Bryan Pendleton reassigned DERBY-666:
-------------------------------------

    Assign To: Bryan Pendleton

> Enhance derby.locks.deadlockTrace to print stack traces for all threads involved in a deadlock
> ----------------------------------------------------------------------------------------------
>
>          Key: DERBY-666
>          URL: http://issues.apache.org/jira/browse/DERBY-666
>      Project: Derby
>         Type: Improvement
>   Components: Store
>     Versions: 10.1.1.0
>     Reporter: Bryan Pendleton
>     Assignee: Bryan Pendleton
>     Priority: Minor
>  Attachments: repro.java
>
> I was reading http://www.linux-mag.com/content/view/2134/ (good article, btw!), and it says:
> >   The next two properties are needed to diagnose concurrency (locking and deadlock) problems.
> >
> >      *derby.locks.monitor=true logs all deadlocks that occur in the system.

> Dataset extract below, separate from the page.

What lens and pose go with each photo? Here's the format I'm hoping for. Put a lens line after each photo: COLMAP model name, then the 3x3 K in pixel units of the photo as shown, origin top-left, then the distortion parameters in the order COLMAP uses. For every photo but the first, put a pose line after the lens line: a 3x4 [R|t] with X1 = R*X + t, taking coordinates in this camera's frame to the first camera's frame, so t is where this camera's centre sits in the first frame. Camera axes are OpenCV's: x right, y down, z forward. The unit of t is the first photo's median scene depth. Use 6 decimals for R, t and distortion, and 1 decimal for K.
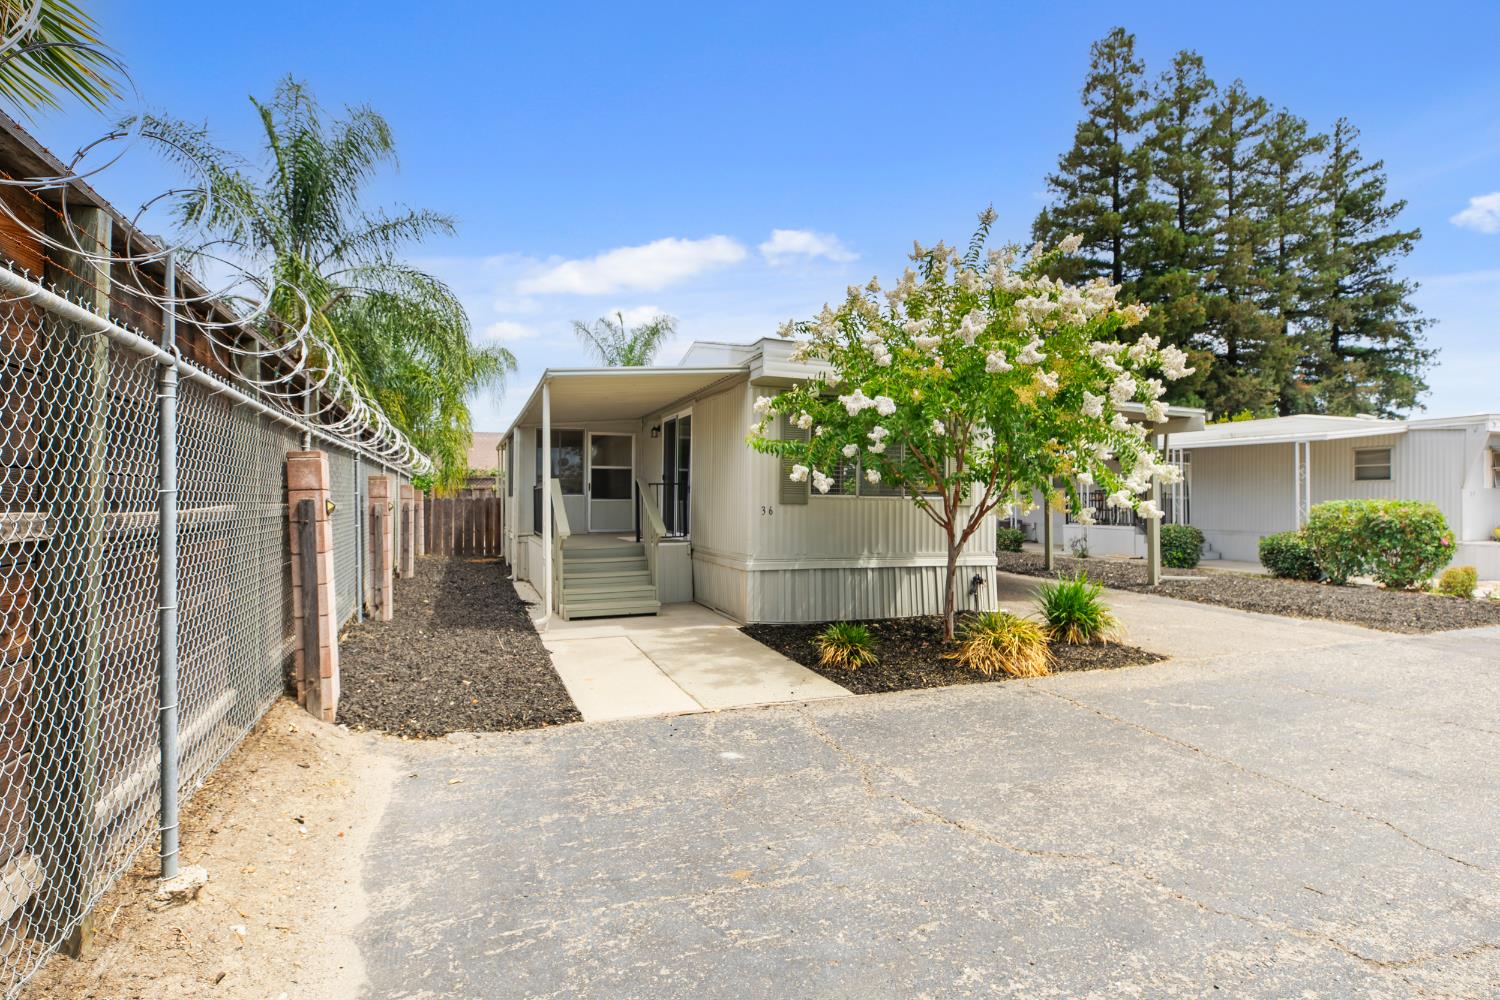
lens RADIAL K [[799.4, 0, 753.0], [0, 799.4, 503.5], [0, 0, 1]] dist [-0.005421, -0.001845]
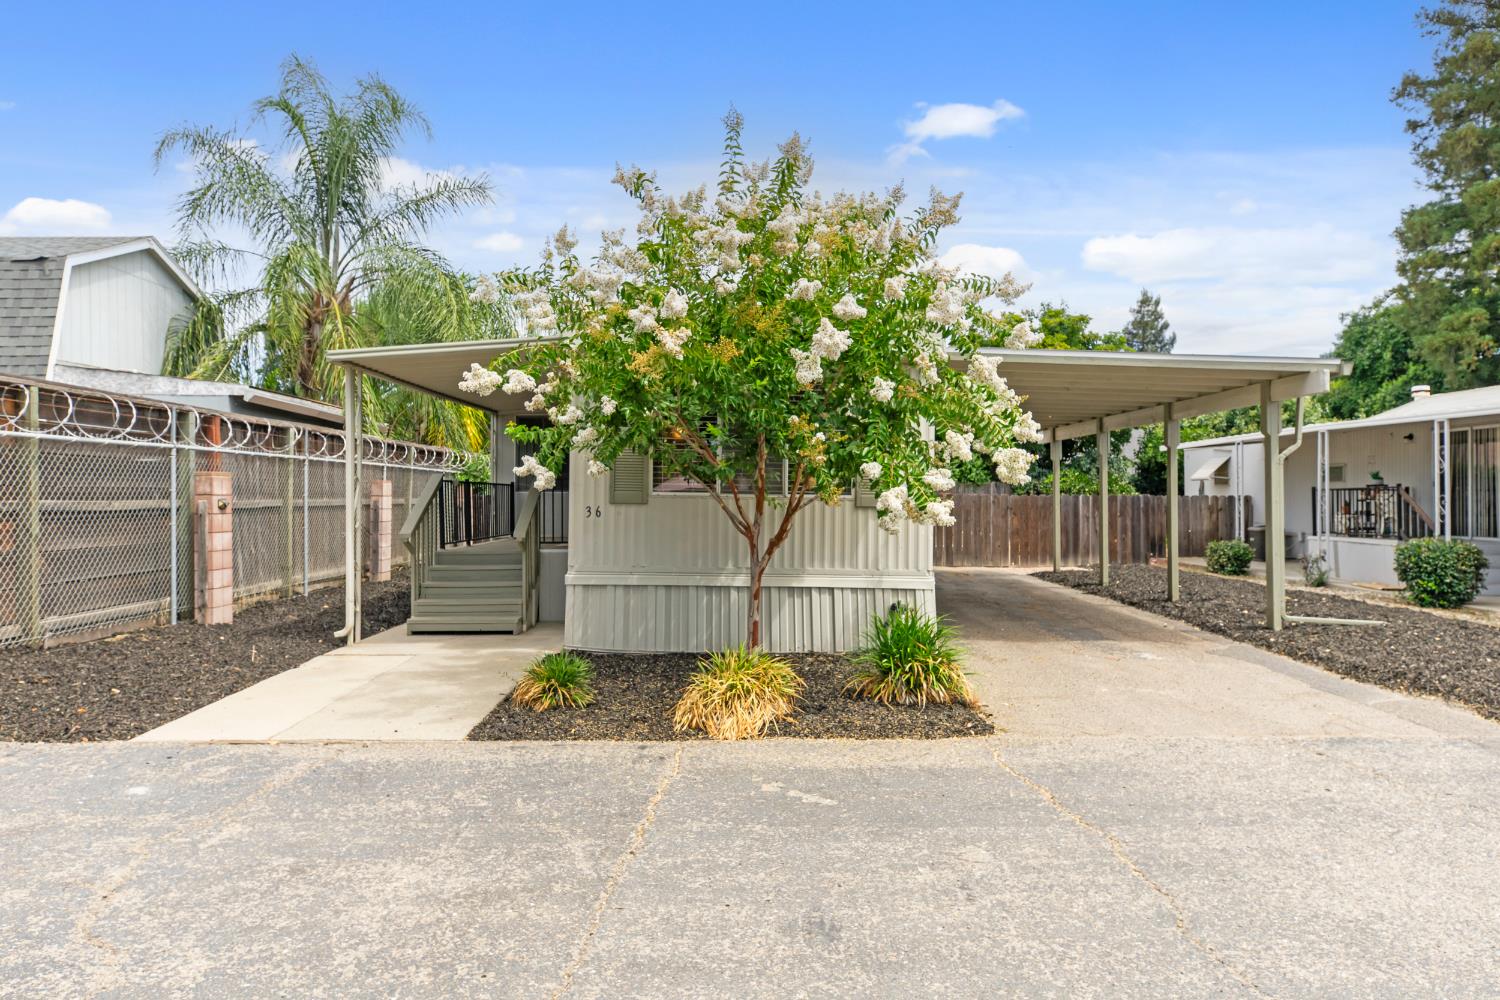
lens RADIAL K [[985.4, 0, 748.6], [0, 985.4, 493.4], [0, 0, 1]] dist [0.012699, -0.010959]
pose [[0.937141, 0.001308, -0.348948, 0.505178], [-0.004438, 0.999957, -0.008169, -0.002069], [0.348923, 0.009204, 0.937106, 0.111341]]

> >      *derby.locks.deadlockTrace=true log a stack trace of all threads involved in lock-related rollbacks.
> It seems, that, in my environment, the deadlockTrace property does not log a stack trace of *all* threads involved in the deadlock.
> Instead, it only logs a stack trace of the *victim* thread involved in the deadlock.

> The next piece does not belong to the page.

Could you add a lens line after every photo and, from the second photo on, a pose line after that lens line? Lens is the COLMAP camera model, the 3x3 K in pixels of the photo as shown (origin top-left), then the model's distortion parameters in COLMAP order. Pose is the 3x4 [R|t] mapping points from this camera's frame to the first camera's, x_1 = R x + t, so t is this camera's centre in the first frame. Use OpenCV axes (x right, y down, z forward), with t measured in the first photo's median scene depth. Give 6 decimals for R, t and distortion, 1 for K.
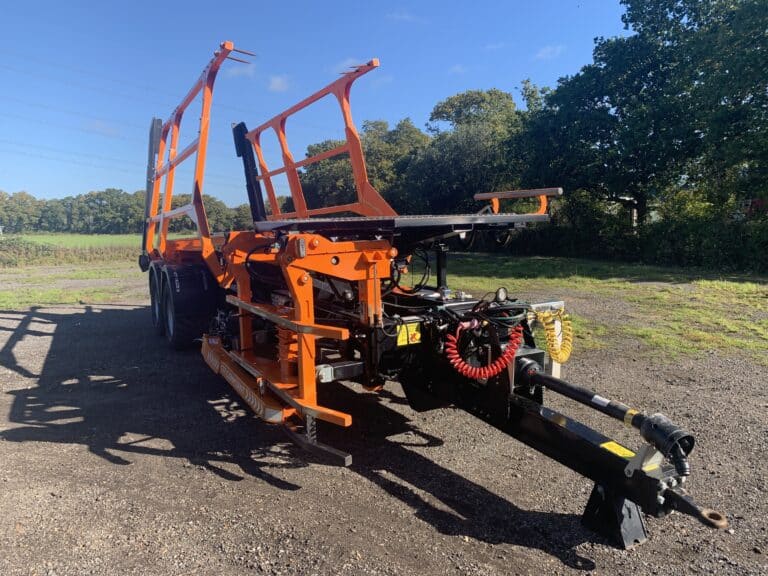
lens RADIAL K [[583.7, 0, 381.0], [0, 583.7, 286.4], [0, 0, 1]] dist [0.053709, -0.069272]
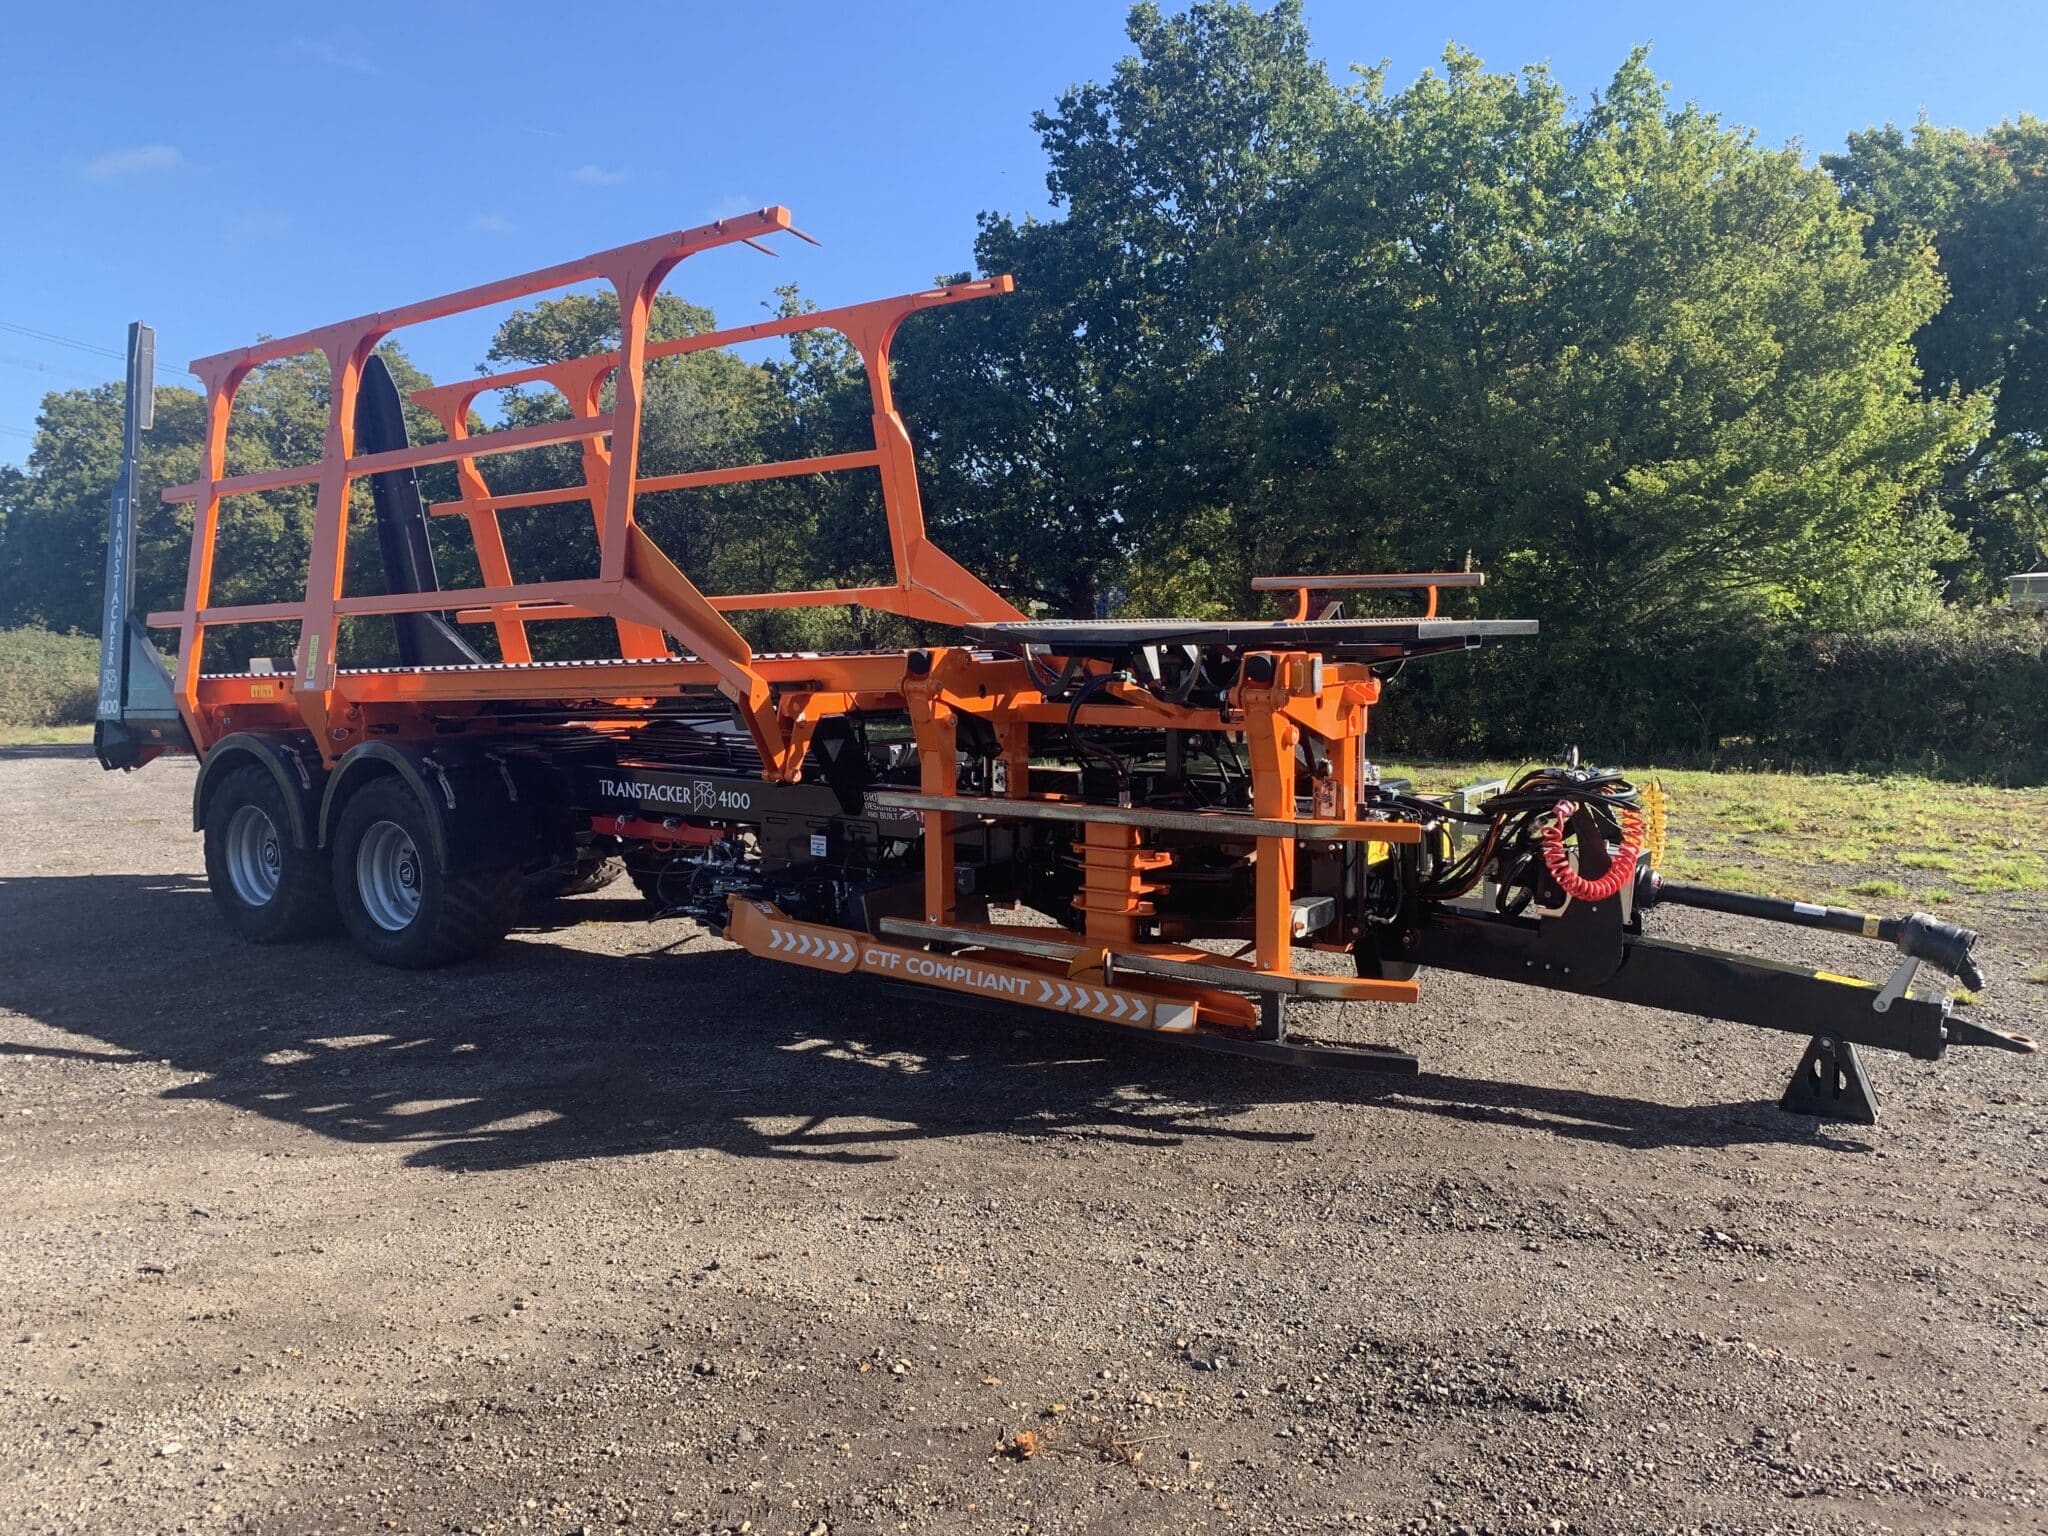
lens RADIAL K [[1556.7, 0, 1027.0], [0, 1556.7, 763.5], [0, 0, 1]] dist [0.053709, -0.069272]
pose [[0.895164, -0.023015, 0.445142, -0.790986], [0.036928, 0.999062, -0.022606, 0.027893], [-0.444205, 0.036674, 0.895174, -0.117341]]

> I think it would be very useful if the derby.locks.deadlockTrace setting could in fact log a stack trace of all involved threads.

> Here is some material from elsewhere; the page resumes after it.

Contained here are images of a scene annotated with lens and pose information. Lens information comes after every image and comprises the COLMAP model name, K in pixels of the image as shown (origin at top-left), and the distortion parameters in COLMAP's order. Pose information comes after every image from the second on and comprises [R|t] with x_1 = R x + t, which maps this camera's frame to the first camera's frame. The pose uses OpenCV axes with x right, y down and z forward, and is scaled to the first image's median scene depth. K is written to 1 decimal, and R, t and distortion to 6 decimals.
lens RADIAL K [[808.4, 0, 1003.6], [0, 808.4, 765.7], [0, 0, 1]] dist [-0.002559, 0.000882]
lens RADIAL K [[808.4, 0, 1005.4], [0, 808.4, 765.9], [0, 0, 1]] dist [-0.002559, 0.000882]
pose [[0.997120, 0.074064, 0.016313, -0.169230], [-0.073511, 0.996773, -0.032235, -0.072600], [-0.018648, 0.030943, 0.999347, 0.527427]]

> In a posting to derby-dev, Mike Matrigali noted that an earlier implementation of a similar feature had to be removed because it was too expensive in both time and space, but he suggested that there might be several possible ways to implement this in an acceptably efficient manner:
> > A long time ago there use to be room in each lock to point at a
> > stack trace for each lock, but that was removed to optimize the size
> > of the lock data structure which can have many objects outstanding.
> > And creating and storing the stack for every lock was incredibly slow
> > and just was not very useful for any very active application.  I think
> > I was the only one who ever used it.
> >
> > The plan was sometime to add a per user data structure which could be
> > filled in when it was about to wait on a lock, which would give most of what is interesting in a deadlock.
> > 
> > The current deadlockTrace is meant to dump the lock table out to derby.log when a deadlock is encountered.
> > 
> > I agree getting a dump of all stack traces would be very useful, and
> > with the later jvm debug interfaces may now be possible - in earlier
> > JVM's there weren't any java interfaces to do so.  Does anyone have
> > the code to donate to dump all thread stacks to a buffer?
> Mike also suggested a manual technique as a workaround; it would be useful to put this into the documentation somewhere, perhaps on the page which documents derby.locks.deadlockTrace? Here's Mike's suggestion:
> > What I do if I can reproduce easily is set try to catch the wait by
> > hand and then depending on the environment either send the magic
> > signal or hit ctrl-break in the server window which will send the JVM
> > specific thread dumps to derby.log.
> The magic signal, btw, is 'kill -QUIT', at least with Sun JVMs in my experience.